Quando as ideias não batem mais
Existem conversas que começam do nada e acabam revelando muito sobre quem somos. Outro dia, me perguntaram por que meu último relacionamento terminou. A resposta é profunda: nossos jeitos de ver a vida eram diferentes demais. Não faltou carinho, mas chegou um ponto em que não dava mais para ignorar que a gente pensava de formas opostas sobre o mundo, principalmente sobre as dificuldades que as pessoas enfrentam na sociedade.
No meu antigo relacionamento, isso causava animosidade. Eu acredito que nem todo mundo começa a vida com as mesmas chances e que existem barreiras reais no caminho de muitos. Já a outra pessoa achava que tudo dependia apenas do esforço de cada um.

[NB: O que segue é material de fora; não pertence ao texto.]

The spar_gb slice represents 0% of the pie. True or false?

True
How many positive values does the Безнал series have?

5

O problema é que essa diferença de pensamento não fica só na conversa; ela aparece nas escolhas do dia a dia e no modo de tratar os outros. Tentar manter uma relação assim cansa, porque você começa a abrir mão do que acredita para não brigar.

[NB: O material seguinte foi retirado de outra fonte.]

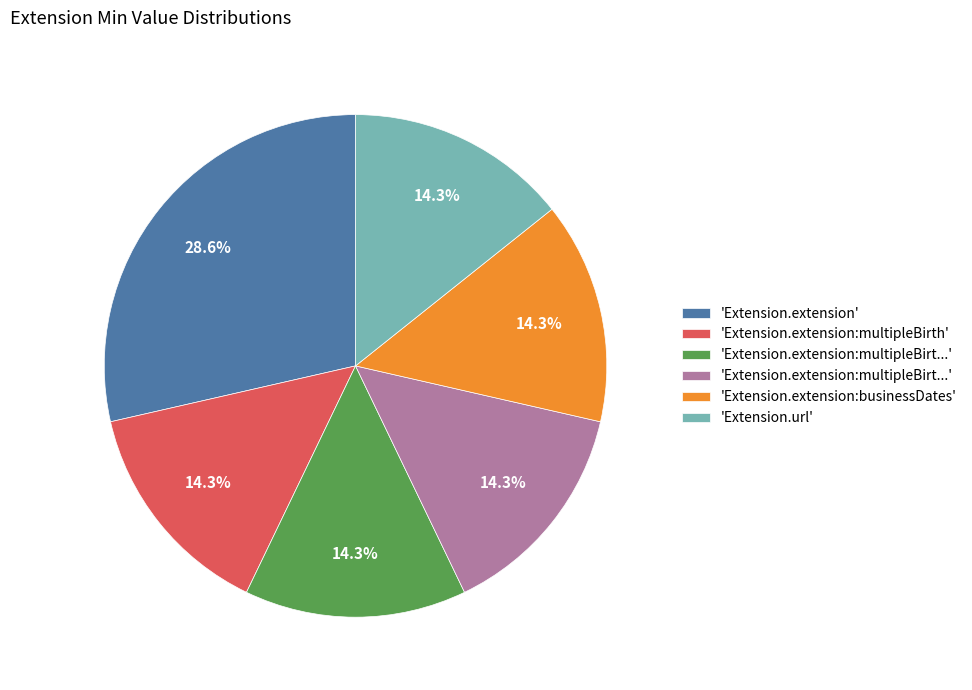

How many segments does this pie chart have?

6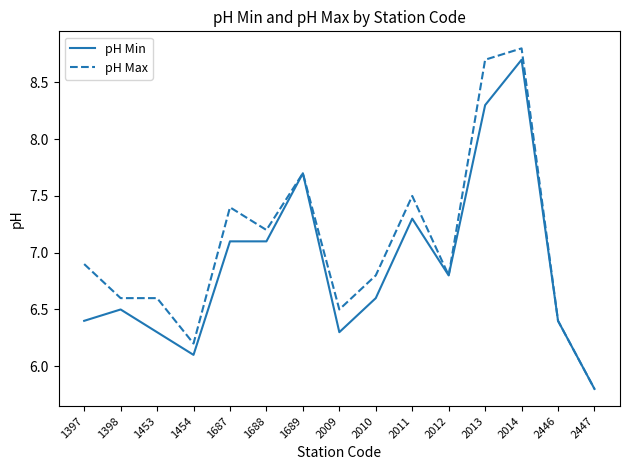

At how many categories does at least one series exceed 6?

14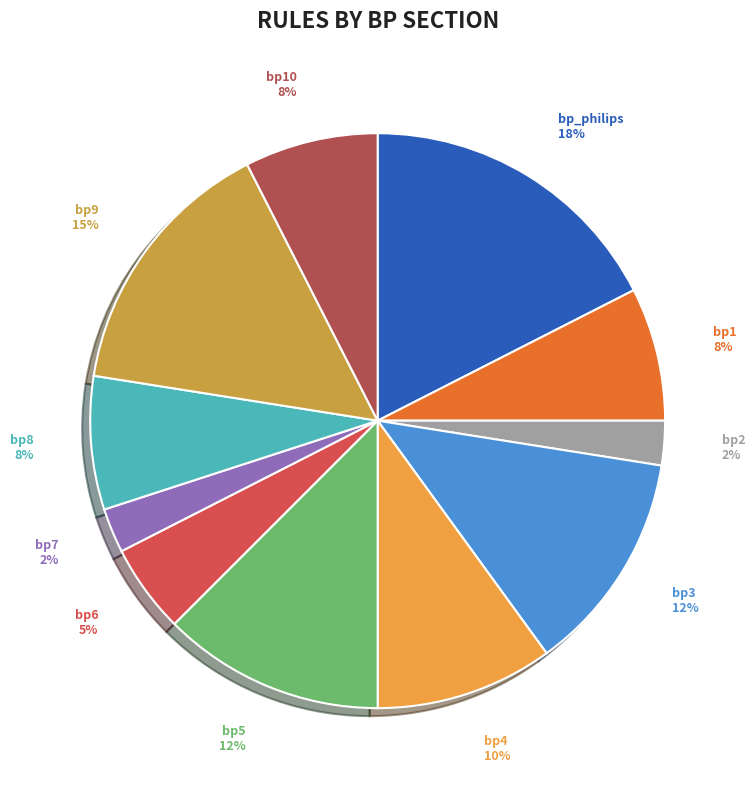

Approximately how many times larger is the value at bp5 compared to bp3?

1.0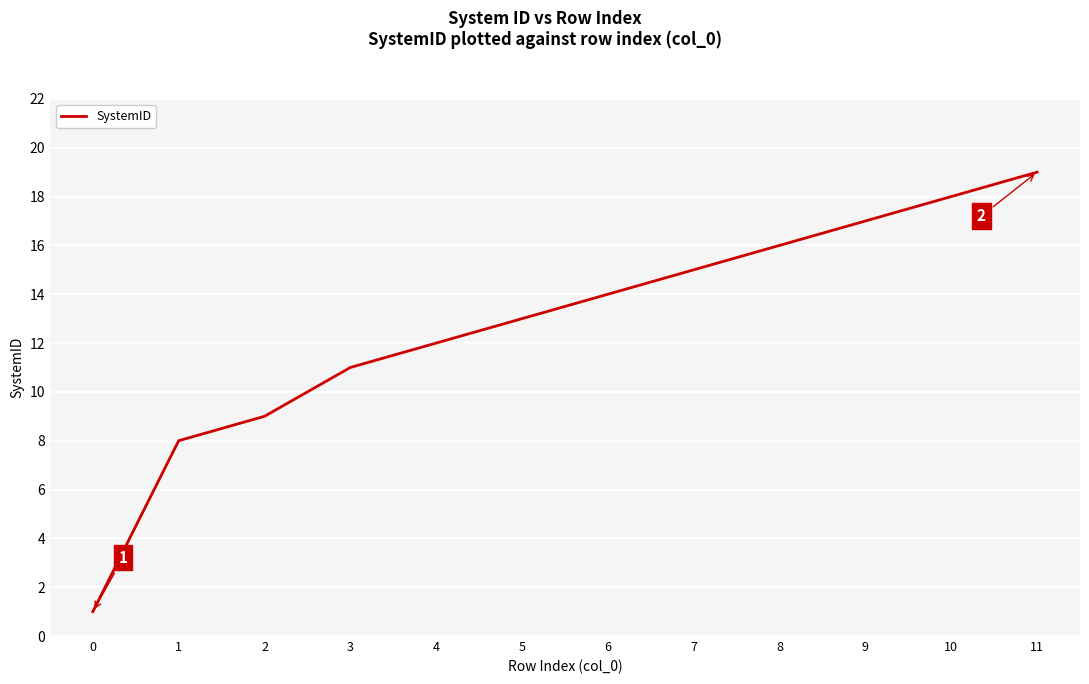

What is the difference between the maximum and minimum values?

18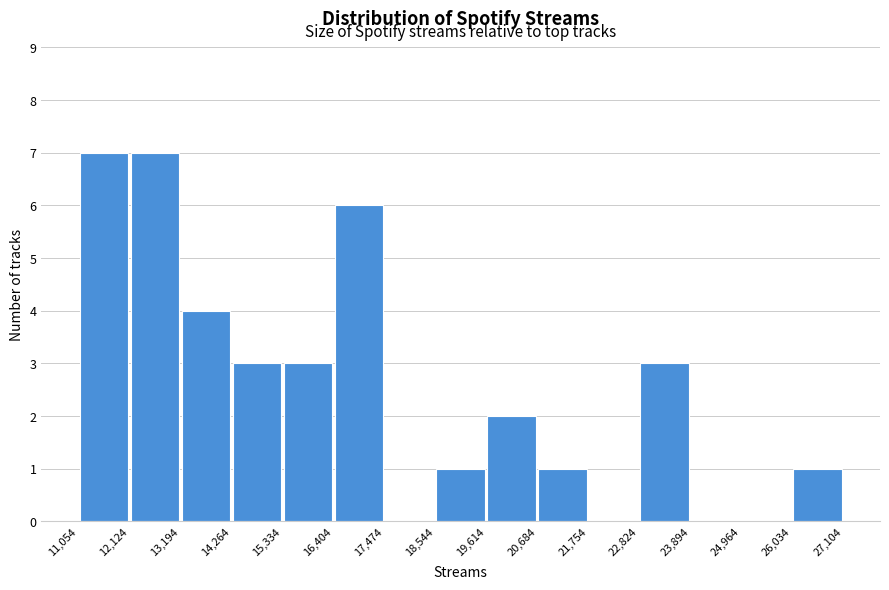

Reading left to right, transcribe this chart: for each bar, give the range it covers on the x-axis and its height. The values are not printed on the chart, so give them approximately, as read against the axis.

11,054 to 12,124: 7
12,124 to 13,194: 7
13,194 to 14,264: 4
14,264 to 15,334: 3
15,334 to 16,404: 3
16,404 to 17,474: 6
17,474 to 18,544: 0
18,544 to 19,614: 1
19,614 to 20,684: 2
20,684 to 21,754: 1
21,754 to 22,824: 0
22,824 to 23,894: 3
23,894 to 24,964: 0
24,964 to 26,034: 0
26,034 to 27,104: 1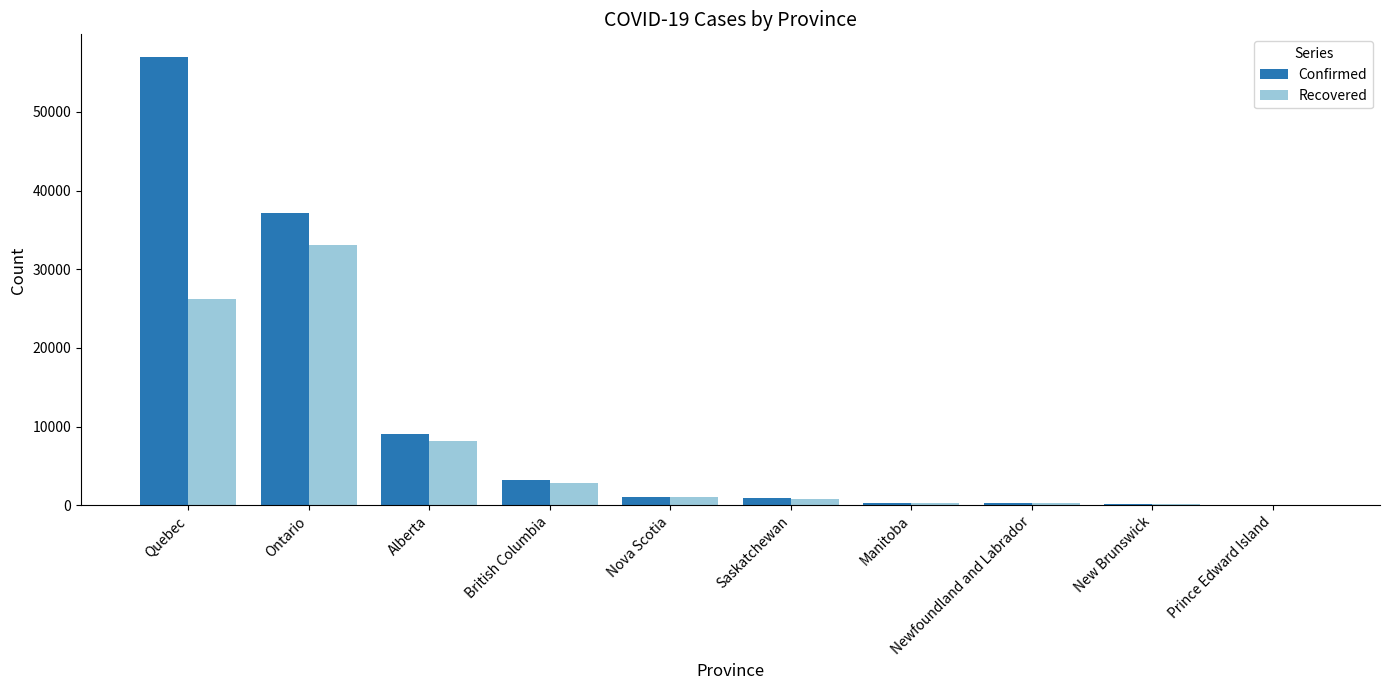

What is the maximum value for Confirmed?

57001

Recentemente, passei por algo parecido conversando com uma profissional que eu admiro muito. Apesar do respeito, as opiniões dela são o contrário das minhas, especialmente sobre as cotas nas faculdades. Ela usou o exemplo do próprio filho para dizer que não concorda com essa política. Ela explicou que ele é negro e que ela teria todo o dinheiro necessário para pagar uma faculdade particular para ele, mas, mesmo assim, ele não demonstra interesse nenhum em estudar. Para ela, isso prova que as cotas podem tirar o lugar de quem "quer mais" ou se esforça mais.

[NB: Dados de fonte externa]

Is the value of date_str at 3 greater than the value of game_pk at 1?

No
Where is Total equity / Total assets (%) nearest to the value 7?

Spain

Mas é aí que a gente se engana. Não podemos pegar um caso isolado e achar que todo o resto funciona assim. Leis e projetos para a população são feitos com base no que acontece com a maioria, não com base em exceções. As cotas não servem para dar "moleza" para quem não estuda. Elas existem porque, na história do nosso país, o ponto de partida nunca foi igual para todos. O fato do filho dela ter condições financeiras e não querer estudar é uma escolha pessoal dele, mas isso não apaga a realidade de milhares de outros jovens que querem muito uma oportunidade, mas são barrados pela cor da pele ou pela falta de dinheiro.
No fim, essas situações mostram que não é só uma questão de opinião, é uma questão de valores. E valores são coisas que a gente não consegue negociar por muito tempo. Perceber isso pode ser chato no começo, mas traz um alívio. Nem todo contato precisa ser mantido, principalmente quando, para estar com alguém, você precisa deixar de ser quem você é.